Extract to read:
I like to run. I've learned that it really isn't about where you're going, it's about the getting there - the how, the why, the who with. This blog is just a little repository for my thoughts along the way; the setbacks, the lessons learned, and the occasional triumph.

Friday, November 27, 2009

Race Report: Turkey Trot 8K

Cold, wet, windy, puddly, muddly.

It’s a big race. The website proudly brags that over 5,000 runners are expected to sign up. It is the 32nd year for the race in Lincoln Park. All those years, all those paid entry fees, and they still have the most mundane race name ever. “Turkey Trot 8K.” (4.97 Miles) The christener of the race clearly never anticipated the perils of search engines and the world wide web. Or the need for a little character.

I’m pushed out of the car at the bottom of the exit ramp off Lake Shore Drive. No point in Laura trying to fight the traffic to get me closer. The staging area is in sight around the corner and I can walk faster than the car can sit in traffic. It’s 20 minutes to race time. I jog laps on Cannon Drive to keep warm and to warm up. And to kill time.

A books-on-tape version of the National Anthem. Embellished. Drawn out. Long, deep, silent breaths before the big notes. Extravagant. Wasteful. I once had a band conductor who firmly believed the star spangled banner should be played briskly and with verve. I missed him this Thanksgiving morning.

Younger runner guys move past me in the corral, grinning to each other and playing I Spy towards the pretty young runner girls stretching in their spandex running suits. They nearly break their own necks whipping their heads around with glee.

A few people are in costumes. Turkey costumes, mostly. And mostly women I see in those turkeys. I don’t notice any pilgrims. Perhaps, in some year to come, I will run dressed as Squanto. Full head dress. Brown leather pants with the fringe on the seams. Maybe a tomahawk. Etc.

Crowded start, but thankfulness that the slower folks really did hang toward the back before the non-existant, metaphorical gun went off.

Lots of broad U-turns on the course. North for a while, south for a while, north for a while, south again. The directional indecision keeps our faces from the wind for too long. A blessing. And Stockton drive in Lincoln Park may be the only road in all the city with an infestation of rolling hills. A rare Chi-Town pleasure.

Written task:
According to the race report, how many runners does the race website expect to sign up? The entries that follow come from a different source than the race report.

Listed entries:
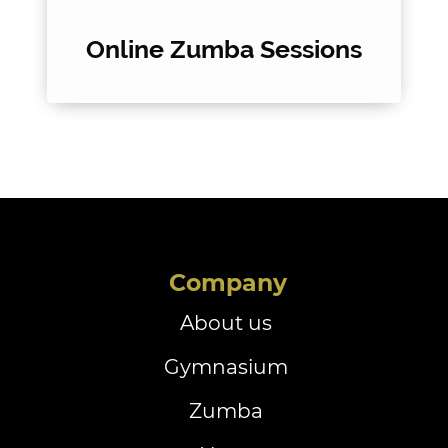
Online Zumba Sessions
Company
About us
Gymnasium
Zumba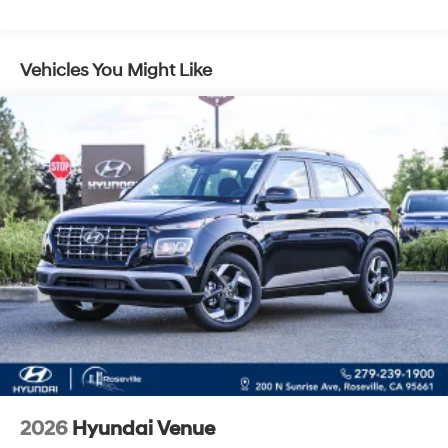
Control and Electric Parking Brake
Vehicles You Might Like
2026
Hyundai Venue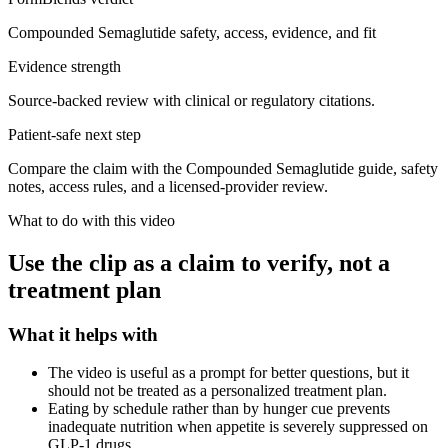
Compounded Semaglutide safety, access, evidence, and fit
Evidence strength
Source-backed review with clinical or regulatory citations.
Patient-safe next step
Compare the claim with the Compounded Semaglutide guide, safety
notes, access rules, and a licensed-provider review.
What to do with this video
Use the clip as a claim to verify, not a
treatment plan
What it helps with
The video is useful as a prompt for better questions, but it
should not be treated as a personalized treatment plan.
Eating by schedule rather than by hunger cue prevents
inadequate nutrition when appetite is severely suppressed on
GLP-1 drugs.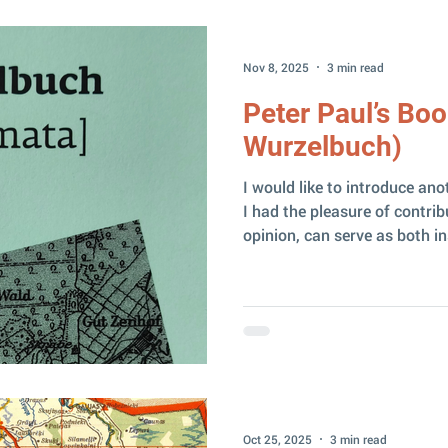
wave of excitement. Of cour
Nov 8, 2025
3 min read
Peter Paul’s Boo
Wurzelbuch)
I would like to introduce ano
I had the pleasure of contribu
opinion, can serve as both in
example for researchers who
family books. Peter Paul, who 
descendant of Ludvigs Pauls 
Zaļenieki parish, Latvia. In 
purchased the very same “ 
the renowned Latvian poet A
Oct 25, 2025
3 min read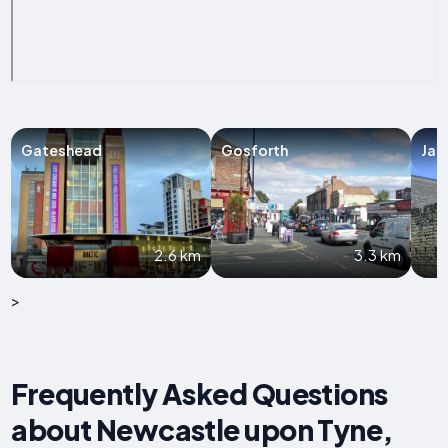
Gateshead
Gosforth
Jar
2.6 km
3.3 km
>
Frequently Asked Questions
about Newcastle upon Tyne,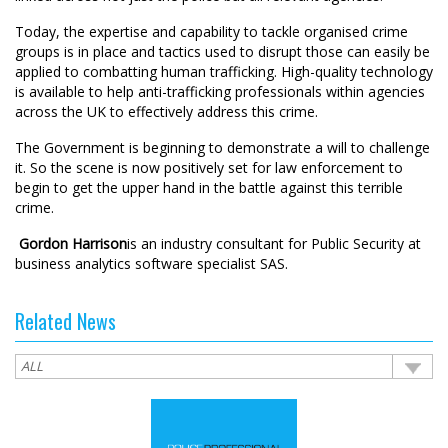
Today, the expertise and capability to tackle organised crime
groups is in place and tactics used to disrupt those can easily be
applied to combatting human trafficking. High-quality technology
is available to help anti-trafficking professionals within agencies
across the UK to effectively address this crime.
The Government is beginning to demonstrate a will to challenge
it. So the scene is now positively set for law enforcement to
begin to get the upper hand in the battle against this terrible
crime.
 Gordon Harrison
is an industry consultant for Public Security at
business analytics software specialist SAS.
Related News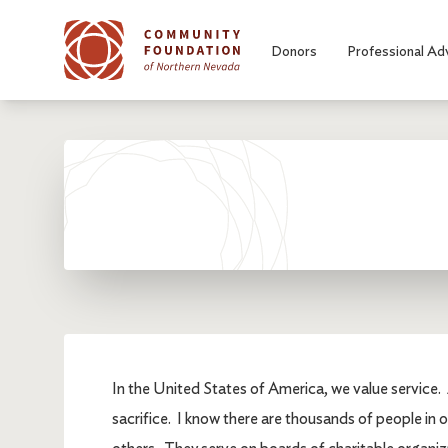
Skip to main content
Donors
Professional Ad
In the United States of America, we value service. 
sacrifice. I know there are thousands of people in 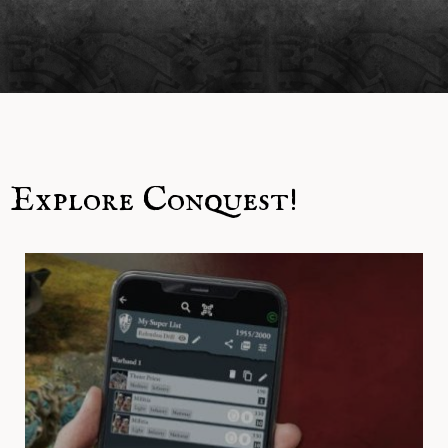
Explore Conquest!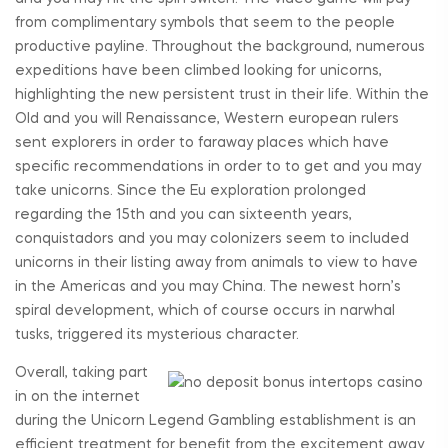
from complimentary symbols that seem to the people
productive payline. Throughout the background, numerous
expeditions have been climbed looking for unicorns,
highlighting the new persistent trust in their life. Within the
Old and you will Renaissance, Western european rulers
sent explorers in order to faraway places which have
specific recommendations in order to to get and you may
take unicorns. Since the Eu exploration prolonged
regarding the 15th and you can sixteenth years,
conquistadors and you may colonizers seem to included
unicorns in their listing away from animals to view to have
in the Americas and you may China. The newest horn’s
spiral development, which of course occurs in narwhal
tusks, triggered its mysterious character.
Overall, taking part
in on the internet
during the Unicorn Legend Gambling establishment is an
efficient treatment for benefit from the excitement away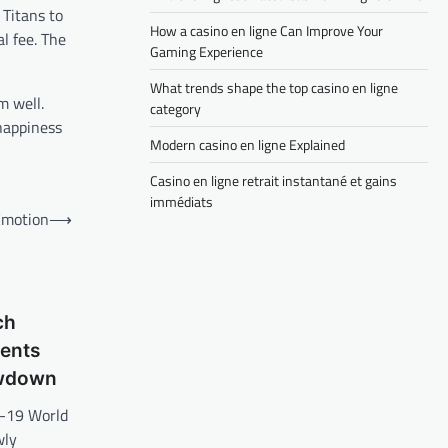
 Titans to
How a casino en ligne Can Improve Your
l fee. The
Gaming Experience
What trends shape the top casino en ligne
m well.
category
happiness
Modern casino en ligne Explained
Casino en ligne retrait instantané et gains
immédiats
 Emotion
⟶
ch
nents
owdown
r-19 World
wly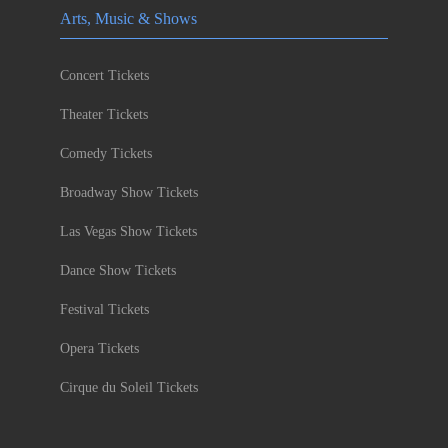
Arts, Music & Shows
Concert Tickets
Theater Tickets
Comedy Tickets
Broadway Show Tickets
Las Vegas Show Tickets
Dance Show Tickets
Festival Tickets
Opera Tickets
Cirque du Soleil Tickets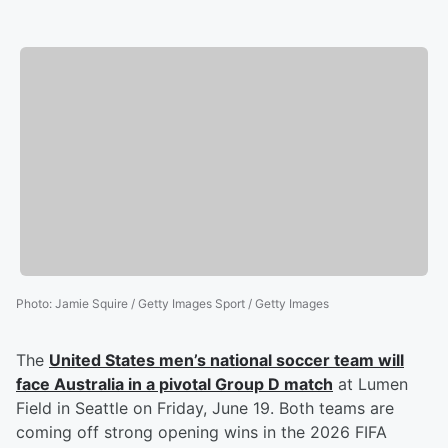
Photo
:
Jamie Squire / Getty Images Sport / Getty Images
The
United States men’s national soccer team will
face Australia in a pivotal Group D match
at Lumen
Field in Seattle on Friday, June 19. Both teams are
coming off strong opening wins in the 2026 FIFA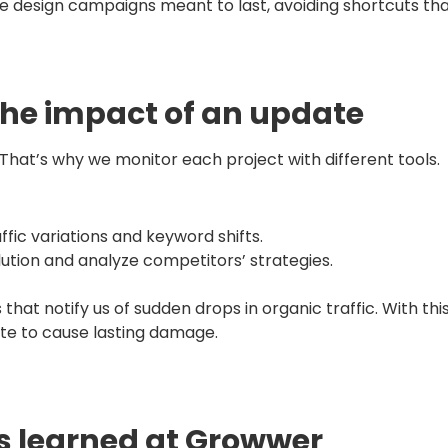
 design campaigns meant to last, avoiding shortcuts that 
the impact of an update
hat’s why we monitor each project with different tools.
affic variations and keyword shifts.
olution and analyze competitors’ strategies.
 that notify us of sudden drops in organic traffic. With thi
te to cause lasting damage.
s learned at Growwer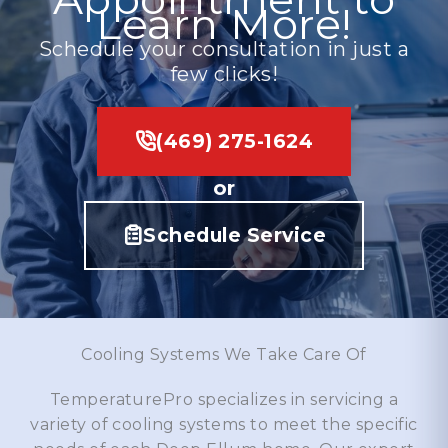
Learn More!
Schedule your consultation in just a
few clicks!
(469) 275-1624
or
Schedule Service
Cooling Systems We Take Care Of
TemperaturePro specializes in servicing a
variety of cooling systems to meet the specific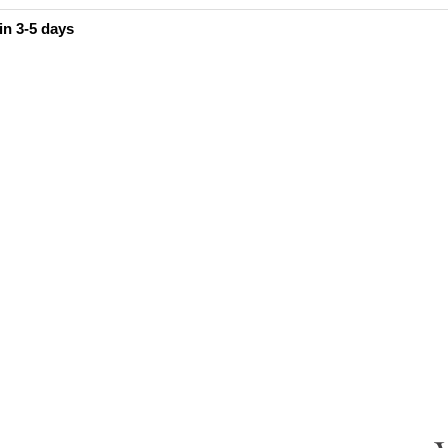
in 3-5 days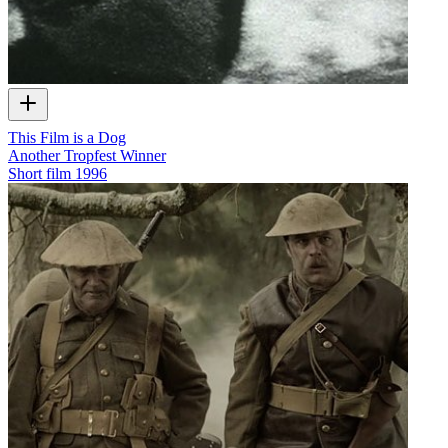
This Film is a Dog
Another Tropfest Winner
Short film
1996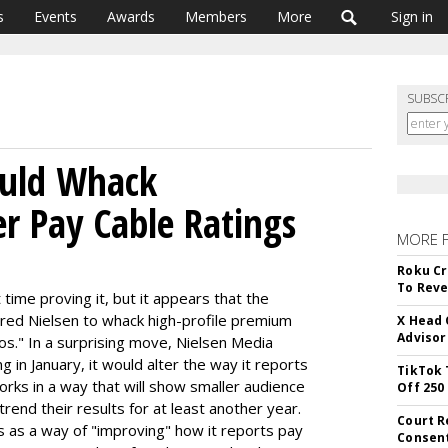
s
Events
Awards
Members
More
Sign in
SUBSC
ould Whack
er Pay Cable Ratings
MORE 
Roku Cr
To Reve
time proving it, but it appears that the
ed Nielsen to whack high-profile premium
X Head 
Advisor
os." In a surprising move, Nielsen Media
 in January, it would alter the way it reports
TikTok 
rks in a way that will show smaller audience
Off 250
rend their results for at least another year.
Court R
s as a way of "improving" how it reports pay
Consen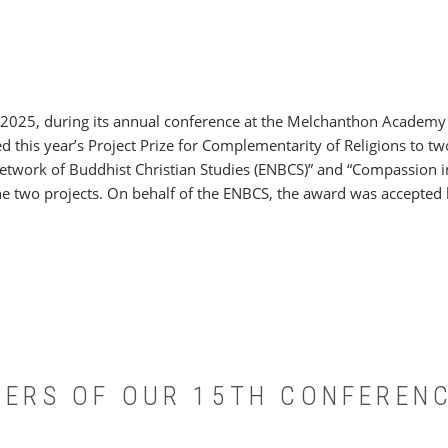
 2025, during its annual conference at the Melchanthon Academy
 this year’s Project Prize for Complementarity of Religions to two
etwork of Buddhist Christian Studies (ENBCS)” and “Compassion 
he two projects. On behalf of the ENBCS, the award was accepted 
APERS OF OUR 15TH CONFEREN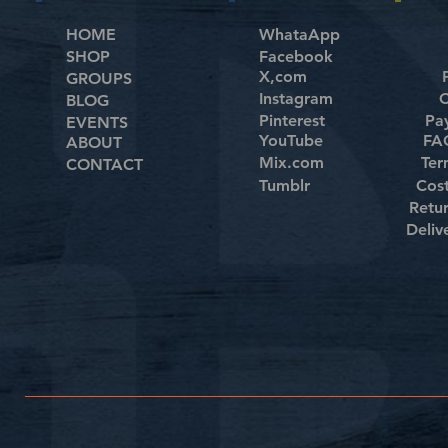
HOME
WhataApp
SHOP
Facebook
X,com
GROUPS
Instagram
C
BLOG
Pinterest
Pa
EVENTS
YouTube
FAQ
ABOUT
Mix.com
Ter
CONTACT
Tumblr
Cos
Retu
Deliv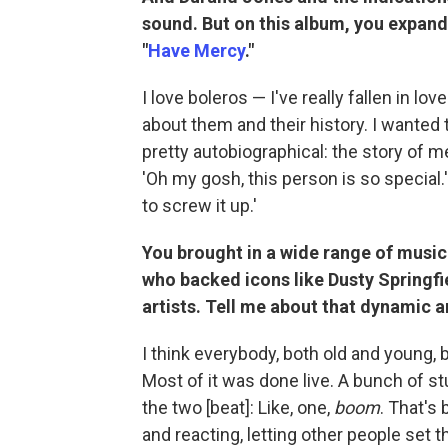
sound. But on this album, you expand
"
Have Mercy
."
I love boleros — I've really fallen in l
about them and their history. I wanted t
pretty autobiographical: the story of m
'Oh my gosh, this person is so special.'
to screw it up.'
You brought in a wide range of musi
who backed icons like Dusty Springfi
artists. Tell me about that dynamic 
I think everybody, both old and young, 
Most of it was done live. A bunch of st
the two [beat]: Like, one,
boom
. That's
and reacting, letting other people set 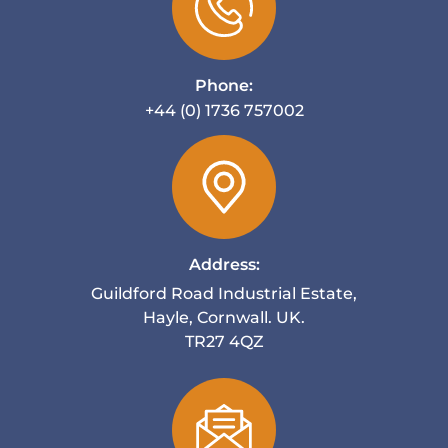
Phone:
+44 (0) 1736 757002
Address:
Guildford Road Industrial Estate,
Hayle, Cornwall. UK.
TR27 4QZ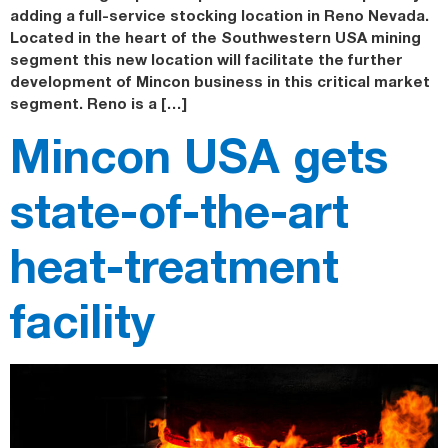
adding a full-service stocking location in Reno Nevada.
Located in the heart of the Southwestern USA mining
segment this new location will facilitate the further
development of Mincon business in this critical market
segment. Reno is a […]
Mincon USA gets
state-of-the-art
heat-treatment
facility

Completed task:
Over 5,000 runners.